Here's how quickly the deficit is decreasing. This year's shortfall will amount to 4 percent of the U.S. economy, or
less half the amount in 2009, when a record $1.4 trillion deficit ran at roughly 10 percent
of GDP. The deficit is expected to continue plunging over the next two years, with CBO projecting it at $378 billion in 2015, or roughly 2 percent of the U.S. economy.
For the years from 2014 through 2023, CBO's deficit forecast is $618 billion less than it what it estimated in February. The office attributed the decline to lower projected spending for Social Security, Medicare and Medicaid, and interest on the public debt.
Not that the country's long-term fiscal picture is cloudless. In 2007, the federal debt remains well above 70 percent of GDP, compared with 36 at the end of 2007, the CBO noted. Absent much stronger economic growth, such debt will eventually take a toll.

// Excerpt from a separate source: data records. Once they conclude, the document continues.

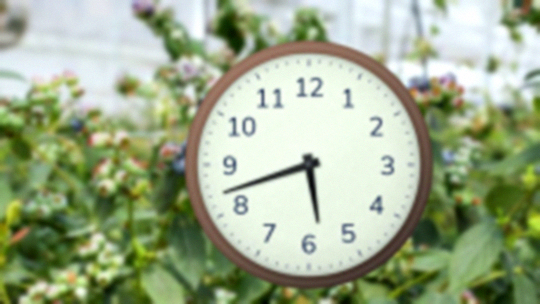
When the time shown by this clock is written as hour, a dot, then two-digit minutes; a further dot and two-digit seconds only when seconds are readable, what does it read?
5.42
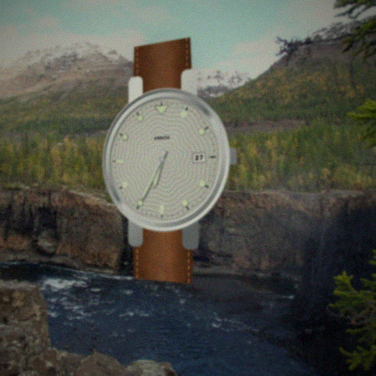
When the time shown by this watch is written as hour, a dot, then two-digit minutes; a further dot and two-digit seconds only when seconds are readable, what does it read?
6.35
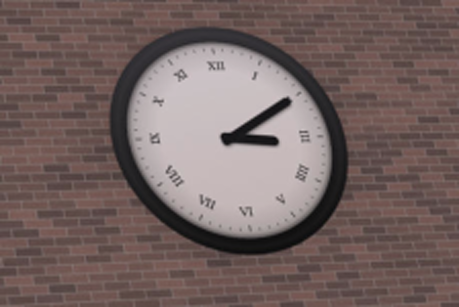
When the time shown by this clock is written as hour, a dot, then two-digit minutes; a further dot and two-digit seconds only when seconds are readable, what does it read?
3.10
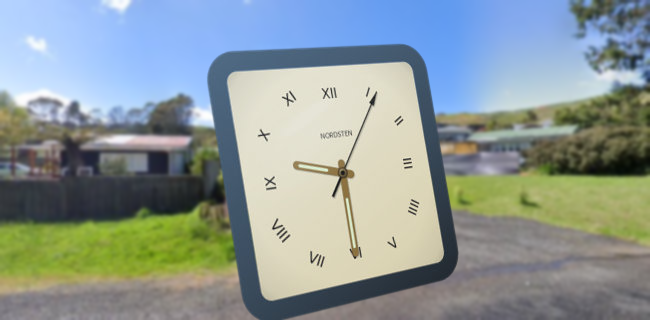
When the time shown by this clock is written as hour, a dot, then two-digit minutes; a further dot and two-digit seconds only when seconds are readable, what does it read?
9.30.06
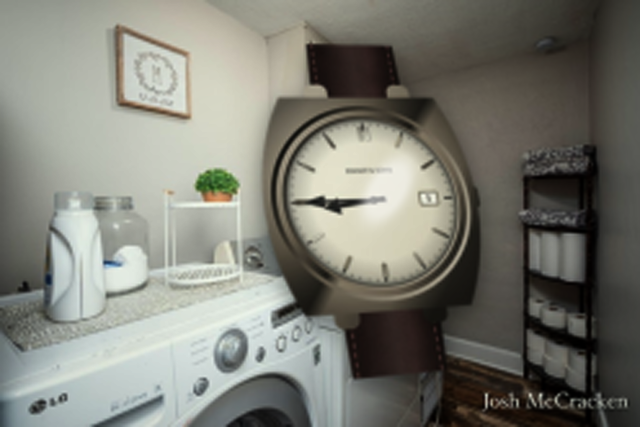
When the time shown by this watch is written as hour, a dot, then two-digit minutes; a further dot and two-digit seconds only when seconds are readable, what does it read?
8.45
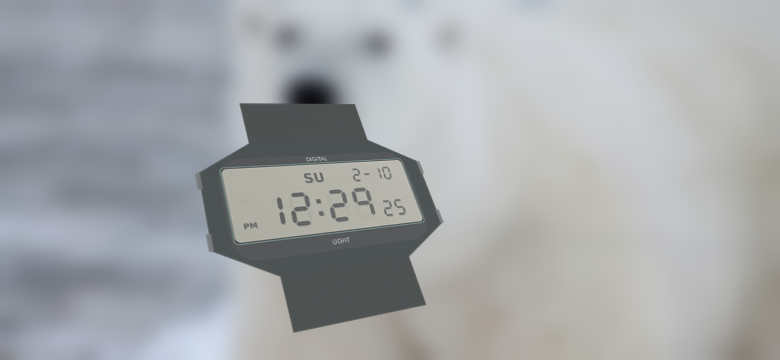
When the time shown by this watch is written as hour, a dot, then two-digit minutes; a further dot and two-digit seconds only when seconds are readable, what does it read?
12.29.25
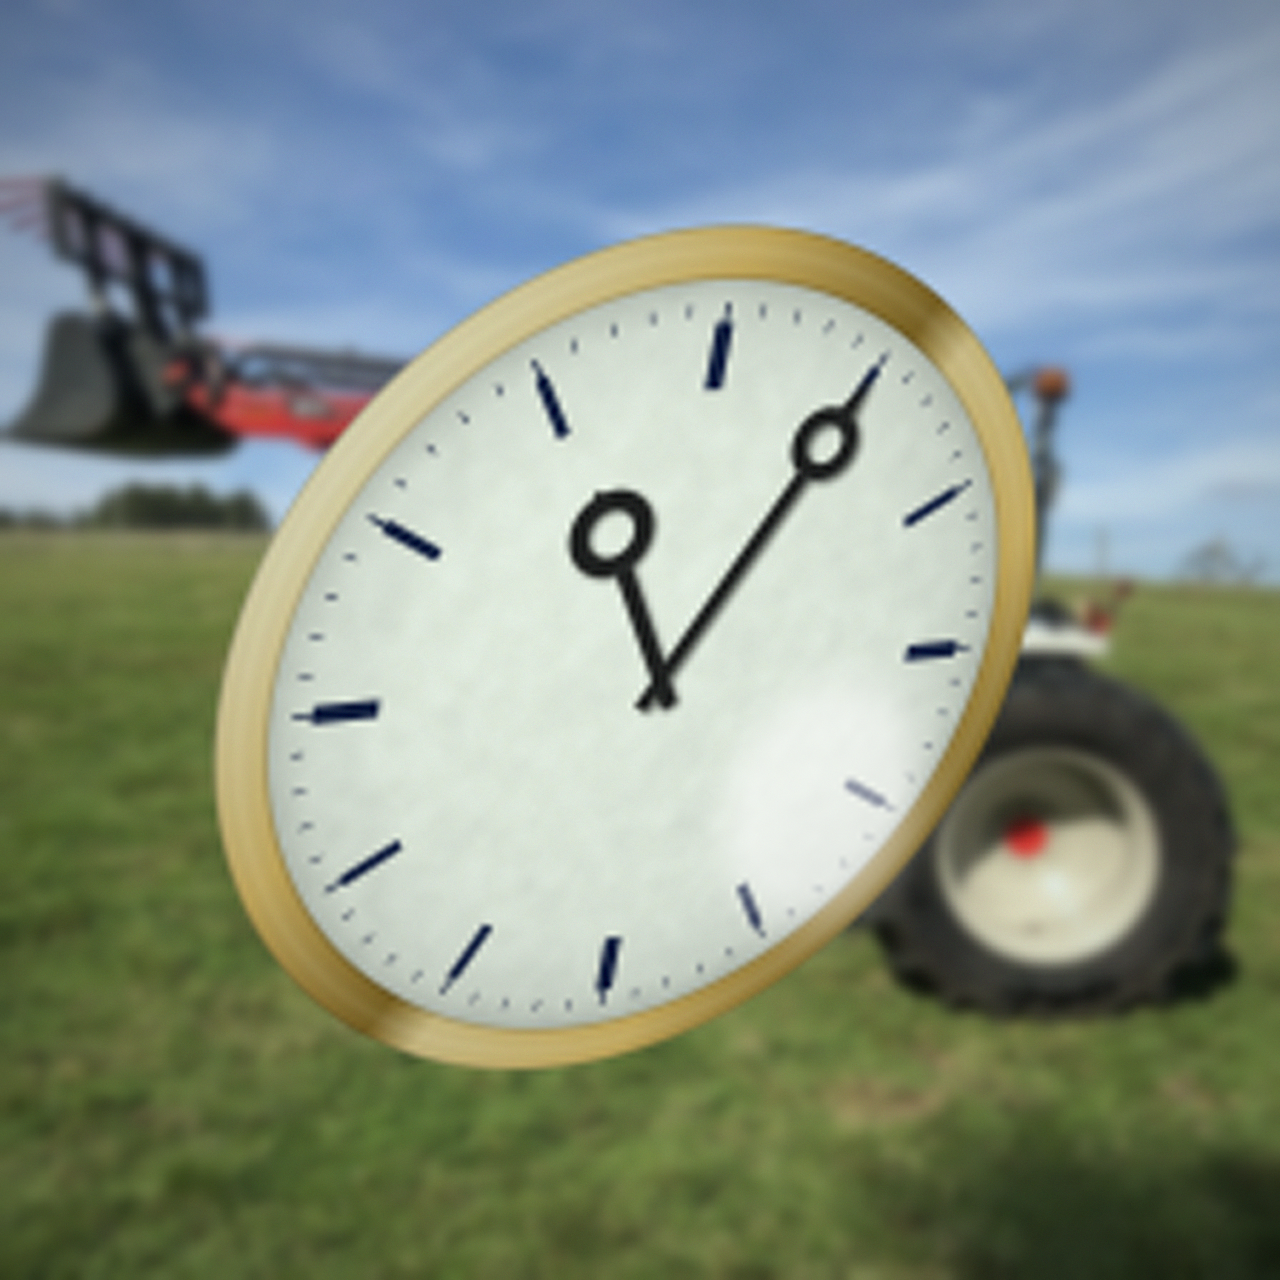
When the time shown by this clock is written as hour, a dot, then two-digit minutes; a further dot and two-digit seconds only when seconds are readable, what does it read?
11.05
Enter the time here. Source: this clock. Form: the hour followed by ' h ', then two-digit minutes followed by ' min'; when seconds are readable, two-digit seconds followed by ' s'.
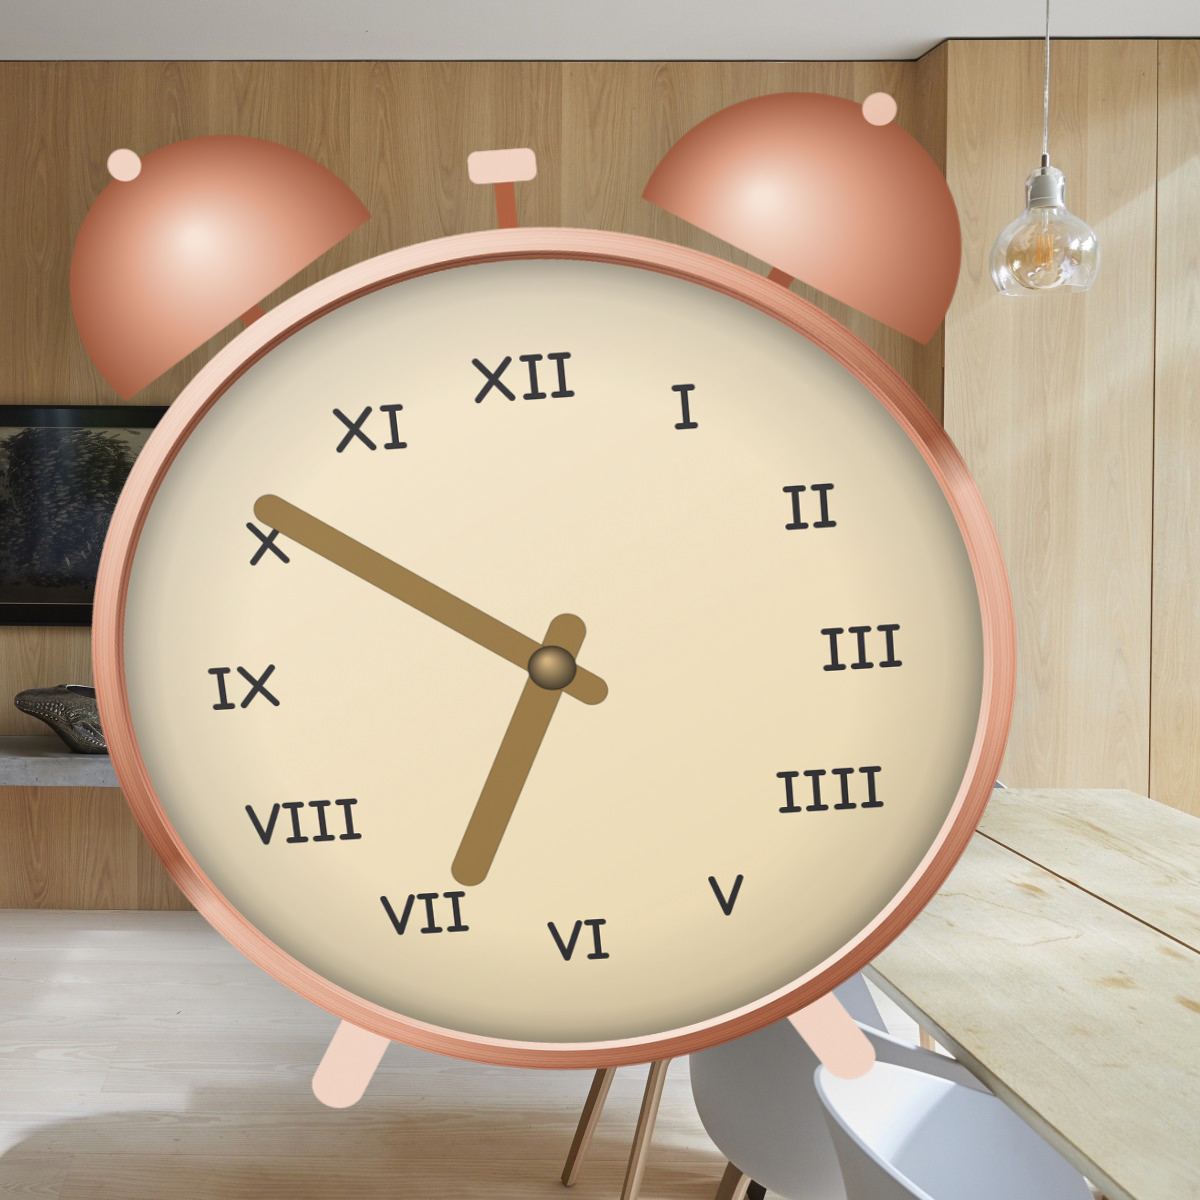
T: 6 h 51 min
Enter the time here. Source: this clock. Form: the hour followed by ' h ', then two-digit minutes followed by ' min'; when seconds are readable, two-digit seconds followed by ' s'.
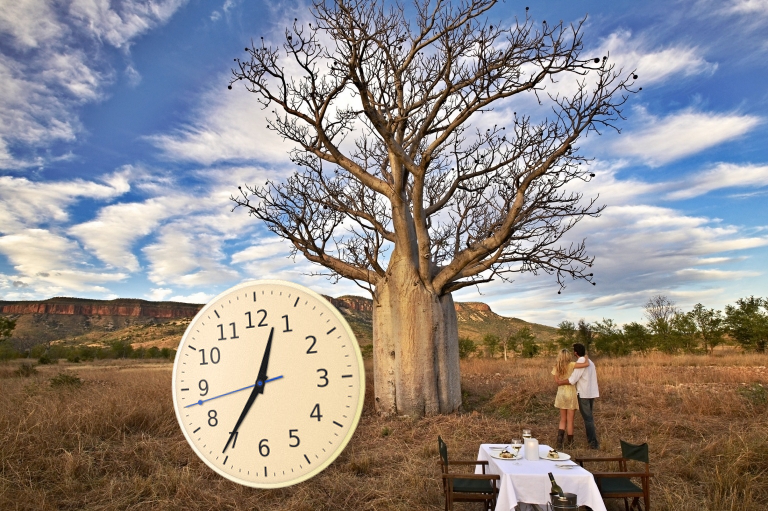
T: 12 h 35 min 43 s
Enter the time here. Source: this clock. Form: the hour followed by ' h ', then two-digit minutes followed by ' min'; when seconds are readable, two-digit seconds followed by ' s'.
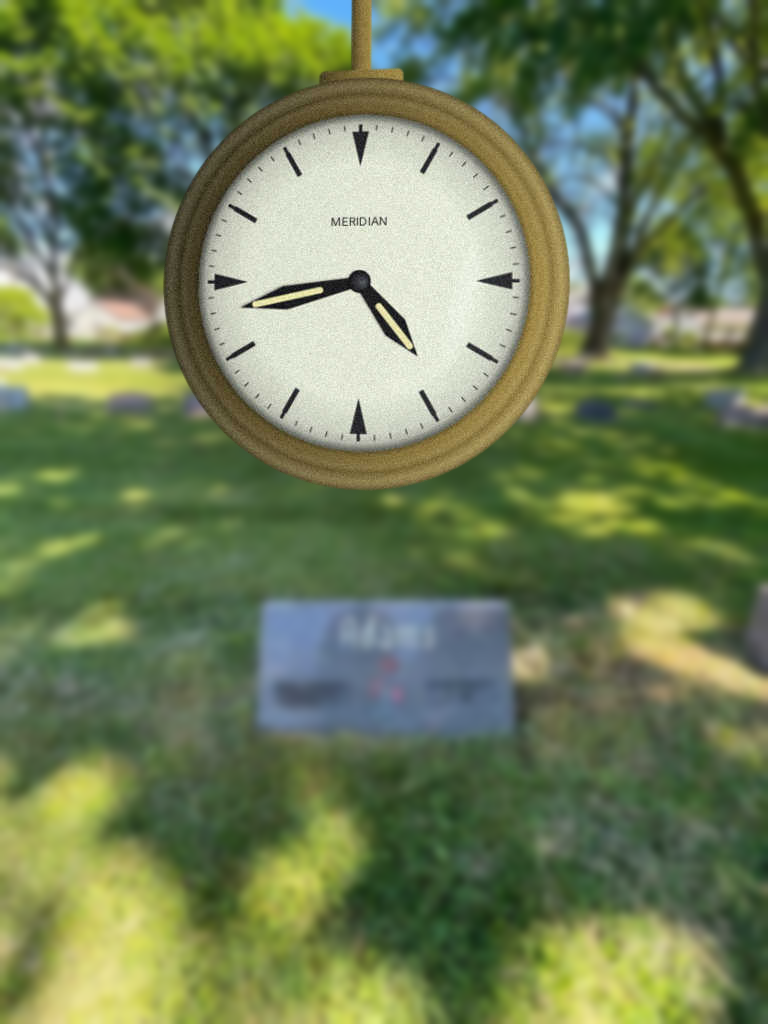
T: 4 h 43 min
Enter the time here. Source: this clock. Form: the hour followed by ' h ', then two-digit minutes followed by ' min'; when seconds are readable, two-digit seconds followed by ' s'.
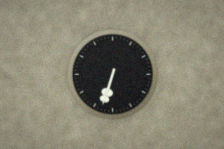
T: 6 h 33 min
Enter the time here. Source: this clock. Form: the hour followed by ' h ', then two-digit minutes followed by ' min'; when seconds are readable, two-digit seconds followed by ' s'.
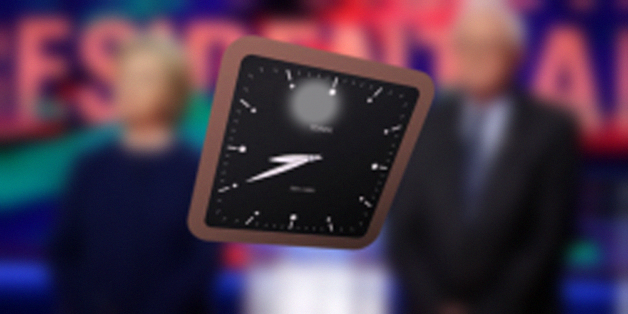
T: 8 h 40 min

"Such high and rising debt later in the coming decade would have serious negative consequences: When interest rates return to higher (more typical) levels, federal spending on interest payments would increase substantially," CBO said in the report. "Moreover, because federal borrowing reduces national saving, over time the capital stock would be smaller and total wages would be lower than they would be if the debt was reduced."
Still, the plunging budget gap reduces the urgency for Congress to slash federal spending. U.S. Treasury Secretary Jack Lew said last week that the government will reach its borrowing limit no sooner than Labor Day, longer than many experts had predicted.
The CBO said the latest fiscal data pushes the deadline for raising the debt ceiling back into October or November.
In fact, however, the continuing push to cut spending has slowed economic growth. Economists expect the sequester, the massive government spending cuts that took effect in March after Congress failed to reach a fiscal deal, to reduce economic growth this year by upwards of 1.5 percent.